Sevgili peygamberimizin Mekke’den Medine’ye hicretinin gerçekleştiği ve rahmet peygamberinin “Allah’ın ayı” olarak nitelendirdiği Muharrem ayını idrak etmiş bulunuyoruz. Bu ayın İslam dünyasına ve bütün insanlığa hayırlar ve bereketler getirmesini niyaz ediyorum. Hz. Ömer’in halifeliği döneminde hicret, tarih başı olarak kabul edilmiş ve o
günden itibaren İslam âleminde 1 Muharrem hicrî takvimin başlangıcı olarak kabul görmüştür.
Hicret; Allah’a ve O’nun kutlu elçisi rahmet peygamberine gönülden bağlılığın bir ifadesi, dostluğa, kardeşliğe, medeniyete, ilme ve irfana açılan yolculuğun hikâyesidir.
Hicret, nurlu şehir Medine’nin şahsında, insanlığın gönlüne, sevgiye ve rahmete açılan bir yoldur. Her vesile ile paylaşmayı, dayanışmayı, insani erdem ve faziletleri öğütleyen yüce dinimizin hikmet yüklü mesajlarının insanın hayatında makes bulmasıdır. Hicret, Allah yolunda fedakârlığın, yardımlaşmanın kardeşliğin zirvesidir.
Hicret, Allah rızası için; anadan, babadan, evlattan, yardan, diyardan, maldan ve mülkten hatta candan vazgeçmenin ibretli ve meşakkatli bir öyküsü, Yüce dinimizin rahmet yüklü mesajlarını bütün insanlığa ulaştırmak için çıkılan yolculuğun adıdır. Öyle ki tebliğ hicreti doğurmuş, hicret ise tebliği yoğurmuştur. Kısaca hicret Müslümanlar için bir milattır.
Muharrem ayı ve bu ayın 10. Günü olan Aşura, tarih boyunca Müslüman toplumlar açısından ayrı bir önem taşımaktadır.
Muharrem ayı, aynı zamanda Hz. Peygamber (sav)’in torunu Hz.

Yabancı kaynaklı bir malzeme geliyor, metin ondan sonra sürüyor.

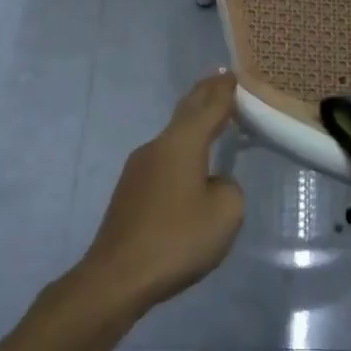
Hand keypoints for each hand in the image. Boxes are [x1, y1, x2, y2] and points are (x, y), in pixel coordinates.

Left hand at [75, 73, 244, 318]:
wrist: (117, 277)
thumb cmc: (177, 240)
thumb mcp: (225, 213)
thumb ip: (229, 187)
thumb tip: (214, 182)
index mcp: (182, 144)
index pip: (209, 106)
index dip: (224, 90)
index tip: (233, 73)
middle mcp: (158, 146)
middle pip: (186, 112)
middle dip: (205, 95)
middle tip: (220, 79)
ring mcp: (139, 168)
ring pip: (173, 136)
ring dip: (193, 124)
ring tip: (211, 119)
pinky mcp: (130, 191)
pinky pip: (164, 158)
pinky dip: (183, 149)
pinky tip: (190, 165)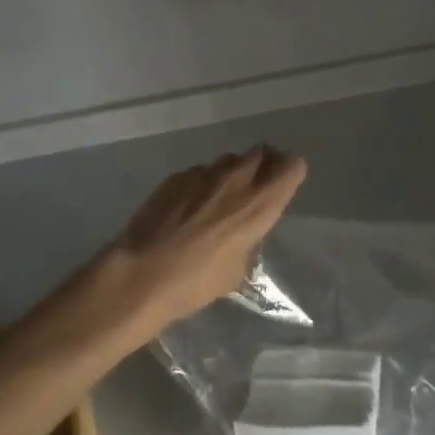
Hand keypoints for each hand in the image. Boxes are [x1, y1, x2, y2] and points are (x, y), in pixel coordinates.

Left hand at [96, 145, 307, 335]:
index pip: (292, 166)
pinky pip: (200, 172)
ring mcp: (204, 173)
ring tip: (217, 200)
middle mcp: (236, 179)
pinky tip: (187, 209)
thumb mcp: (236, 270)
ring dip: (231, 174)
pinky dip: (201, 184)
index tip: (283, 185)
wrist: (141, 273)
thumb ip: (247, 241)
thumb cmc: (196, 281)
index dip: (290, 172)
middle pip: (261, 152)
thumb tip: (242, 234)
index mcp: (259, 204)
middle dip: (263, 165)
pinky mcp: (177, 175)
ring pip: (229, 160)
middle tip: (254, 187)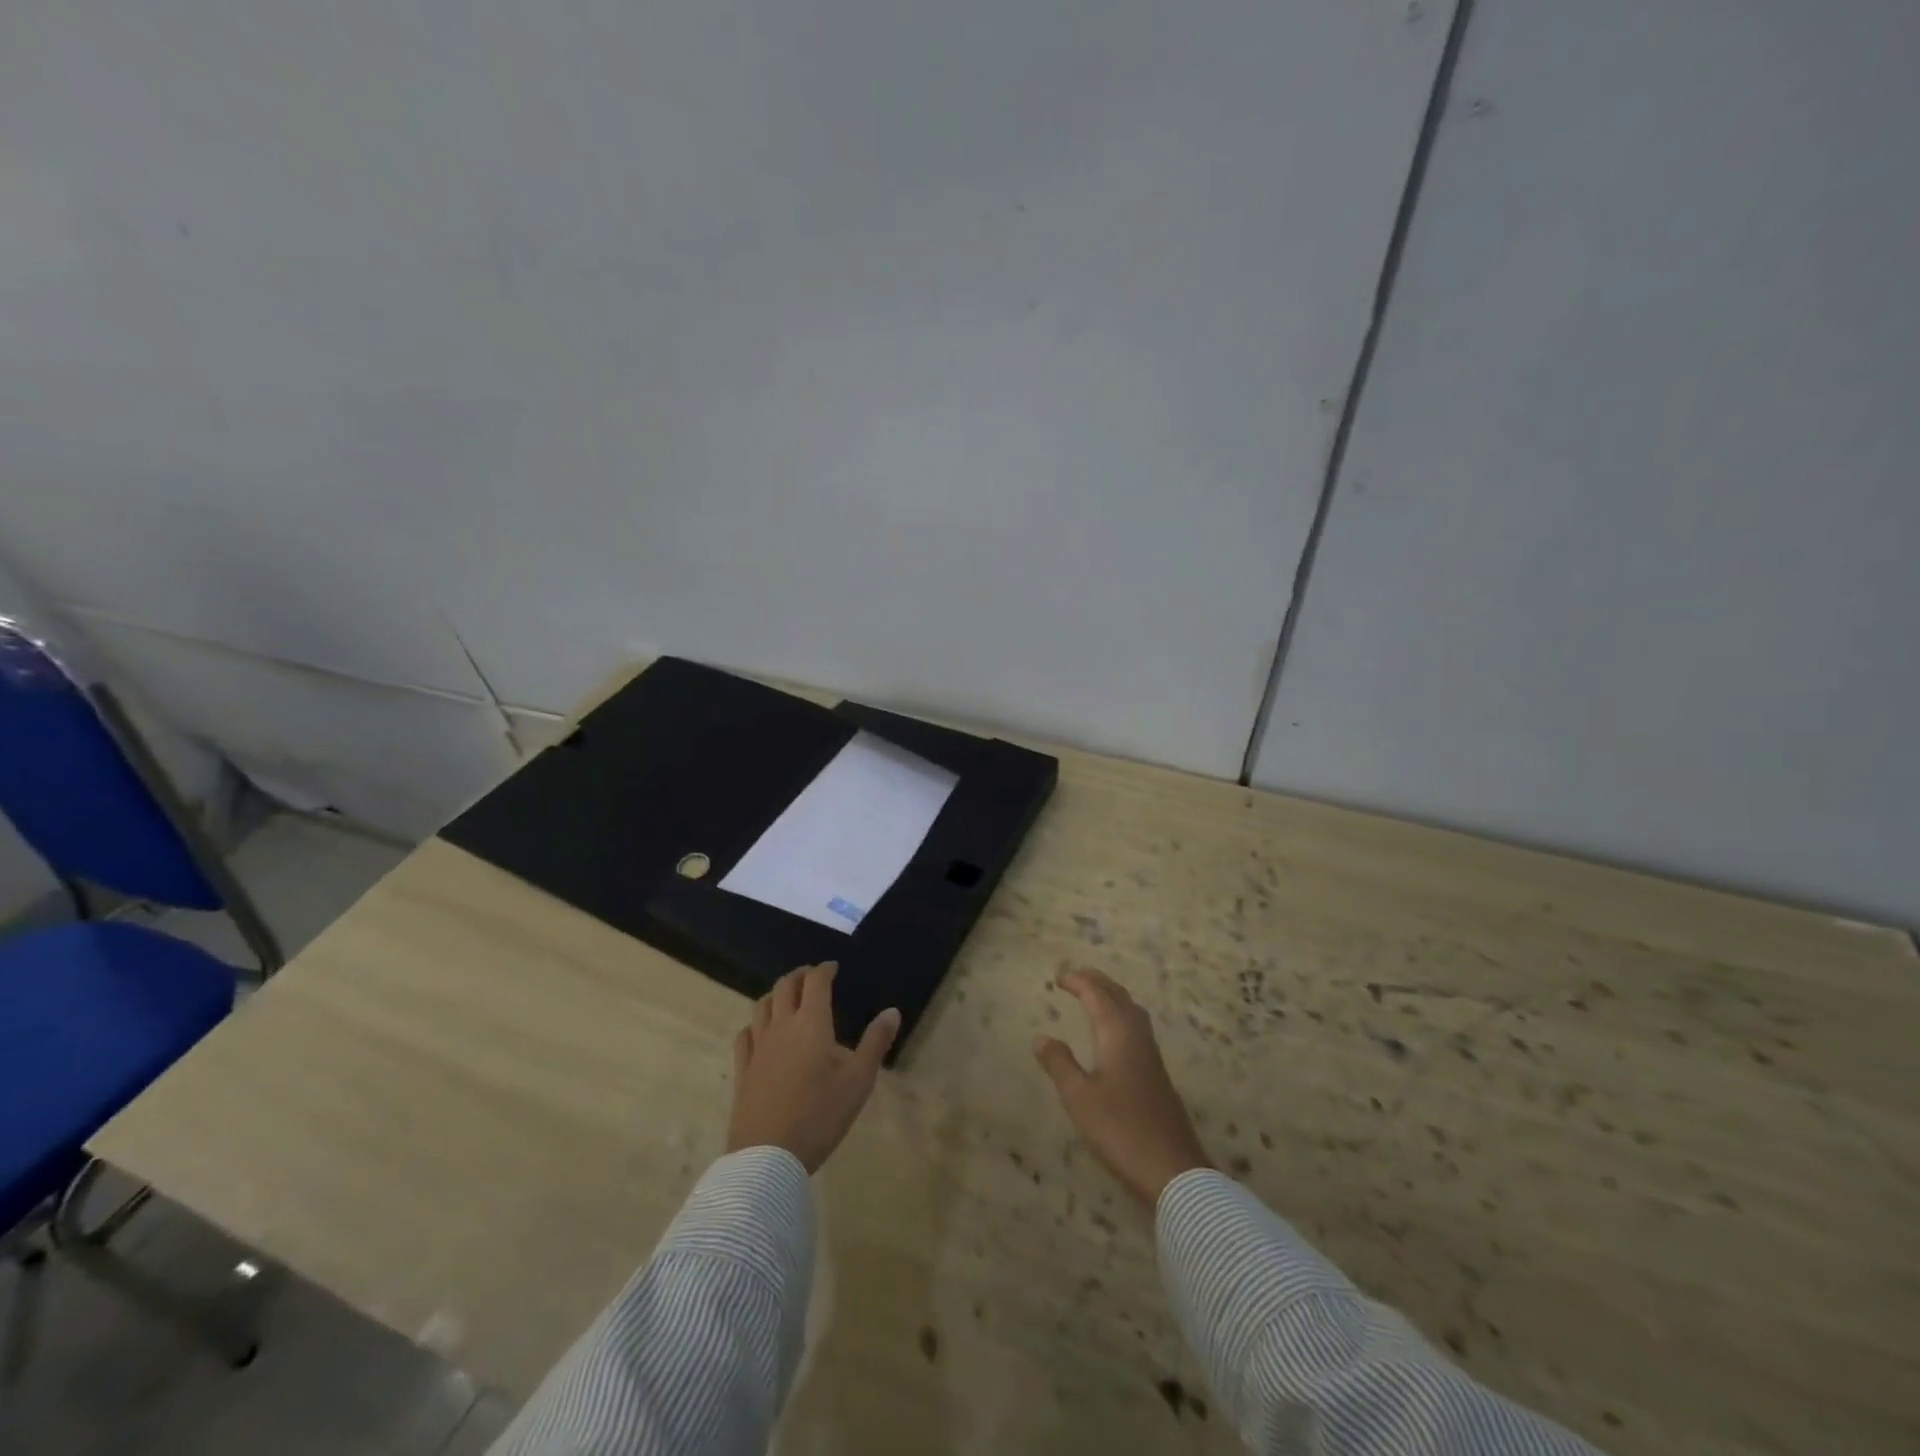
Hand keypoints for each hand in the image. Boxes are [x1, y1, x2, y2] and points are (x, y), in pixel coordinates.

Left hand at [727, 962, 899, 1173]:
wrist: (768, 1156)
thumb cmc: (820, 1115)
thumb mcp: (858, 1081)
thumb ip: (875, 1042)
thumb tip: (892, 1011)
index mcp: (811, 1023)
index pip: (815, 982)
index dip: (824, 970)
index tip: (833, 967)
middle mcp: (781, 1026)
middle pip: (785, 987)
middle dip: (800, 975)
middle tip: (811, 976)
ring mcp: (758, 1047)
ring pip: (761, 1006)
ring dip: (776, 994)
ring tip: (786, 998)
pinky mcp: (743, 1070)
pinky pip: (745, 1035)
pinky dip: (754, 1023)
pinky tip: (758, 1031)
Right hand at [1034, 968, 1211, 1205]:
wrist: (1172, 1170)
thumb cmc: (1120, 1130)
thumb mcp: (1078, 1098)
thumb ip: (1059, 1064)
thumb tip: (1042, 1037)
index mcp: (1118, 1034)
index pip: (1097, 995)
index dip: (1077, 982)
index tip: (1058, 978)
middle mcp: (1137, 1036)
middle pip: (1118, 996)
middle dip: (1096, 981)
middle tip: (1074, 977)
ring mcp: (1151, 1055)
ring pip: (1131, 1010)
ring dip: (1111, 996)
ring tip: (1092, 997)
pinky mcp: (1157, 1074)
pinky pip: (1137, 1027)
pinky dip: (1120, 1015)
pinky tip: (1113, 1034)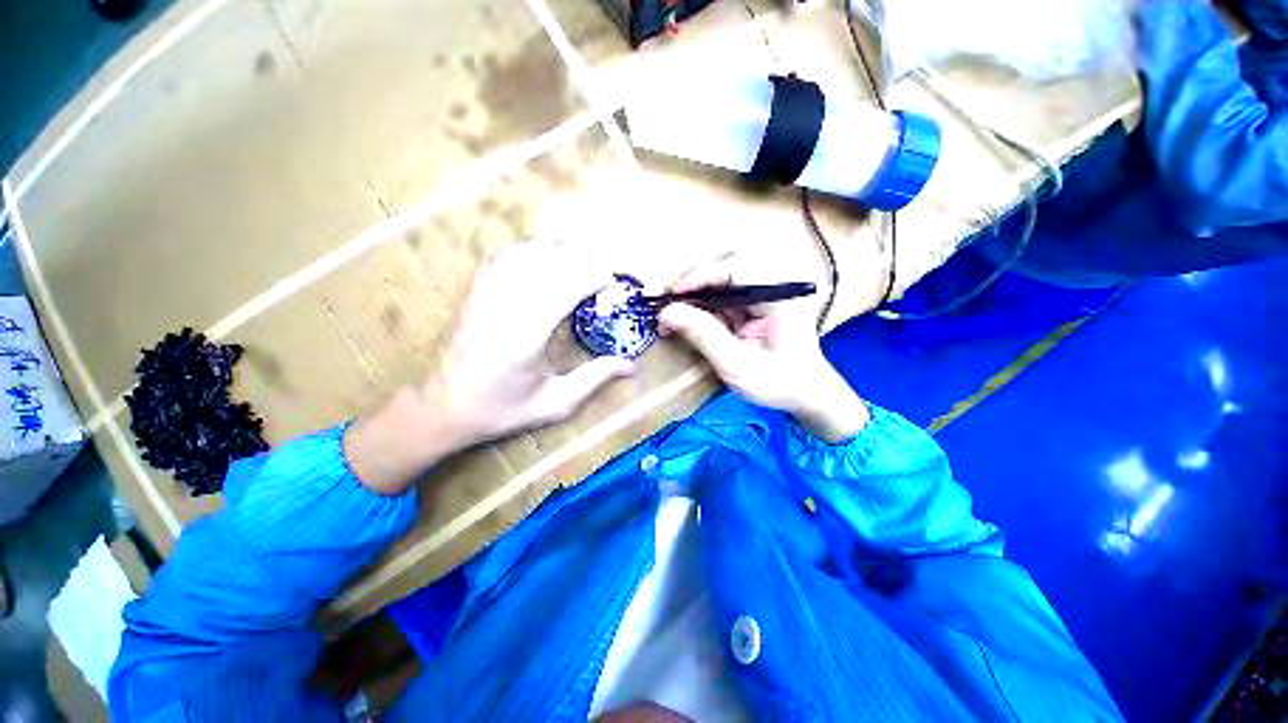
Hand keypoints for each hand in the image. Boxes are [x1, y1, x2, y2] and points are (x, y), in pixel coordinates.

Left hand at [346, 241, 633, 492]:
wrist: (441, 407)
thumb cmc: (500, 410)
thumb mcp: (554, 403)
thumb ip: (594, 379)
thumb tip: (632, 365)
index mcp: (526, 336)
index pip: (566, 287)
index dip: (593, 278)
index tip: (611, 284)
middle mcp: (504, 306)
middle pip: (550, 263)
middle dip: (582, 264)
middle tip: (599, 280)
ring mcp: (485, 294)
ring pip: (527, 253)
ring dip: (558, 256)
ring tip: (576, 271)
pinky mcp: (474, 290)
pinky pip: (504, 257)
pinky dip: (530, 253)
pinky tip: (543, 265)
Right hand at [658, 254, 868, 440]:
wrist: (805, 394)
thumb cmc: (778, 383)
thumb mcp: (737, 365)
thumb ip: (703, 335)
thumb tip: (666, 312)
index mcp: (779, 294)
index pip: (736, 267)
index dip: (700, 275)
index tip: (672, 294)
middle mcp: (774, 283)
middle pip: (726, 264)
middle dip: (693, 279)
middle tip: (666, 298)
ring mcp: (764, 291)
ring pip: (722, 277)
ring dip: (694, 291)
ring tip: (671, 308)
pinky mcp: (755, 302)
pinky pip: (723, 293)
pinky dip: (701, 303)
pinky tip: (686, 317)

Hüseyin’in ve çoğu Ehl-i Beyt mensubu 70’den fazla insanın siyasi ihtiraslar uğruna Kerbela’da şehid edilmesi nedeniyle Müslümanların ortak hafızasında büyük bir acının tarihidir. Bu ciğersûz hadise özellikle milletimiz başta olmak üzere, mezhebi ve meşrebi ne olursa olsun, bütün Müslümanların asırlardır dinmeyen ortak acısı olmuştur. Kerbela’da acımasızca şehit edilen Hz. Hüseyin ve arkadaşları, bu hadisedeki asil duruşu ve haksızlıkla karşısındaki onurlu mücadelesi ile bütün müminlerin gönüllerinde taht kurmuş, ona ve yakınlarına bu zulmü reva görenler ise insanlığın ortak vicdanında mahkûm edilmiştir
Kerbelâ olayı, dünyanın hangi bölgesinde yaşarsa yaşasın, hangi dînî-kültürel alt kimliğe mensup olursa olsun, İslâm toplumlarının hemen hemen hepsinde önem atfedilen bir hadisedir. Bu öneme istinaden Muharrem, Aşura ve Kerbelâ’nın, İslâm toplumlarının dînî-kültürel hayatında da bazı yansımaları olmuştur. Müslüman Coğrafyasında bu ayda tutulan oruçlar, pişirilip dağıtılan aşureler ve Kerbelâ’da Hz. Peygamber (sav)’in torunu Hz. Hüseyin ile beraber ailesi ve yanında bulunanlardan şehid olanların yad edilmesi bunların başlıcalarıdır. Nitekim, Hz. Hüseyin’in şehadetine duyulan üzüntü şiirlere, mersiyelere ve maktellere yansımış, bu alanda pek çok eser vücuda getirilmiştir.
Bu duygu ve düşüncelerle, şehitlerin efendisi İmam Hz. Hüseyin ve Kerbelâ şehitleri olmak üzere bütün şehitlerimizi rahmetle anıyor, onların İmam Zeynelabidin ile süren aziz hatırasını yad ediyor, Ehl-i Beyt-i Mustafa’yı saygıyla selamlıyor; asırlardan beri Hz. Peygamber ve Ehl-i Beyt sevgisi etrafında kenetlenen milletimizin barış, huzur, güven, karşılıklı sevgi ve saygı içerisinde yaşamaya devam etmesini Cenab-ı Mevla’dan niyaz ediyorum.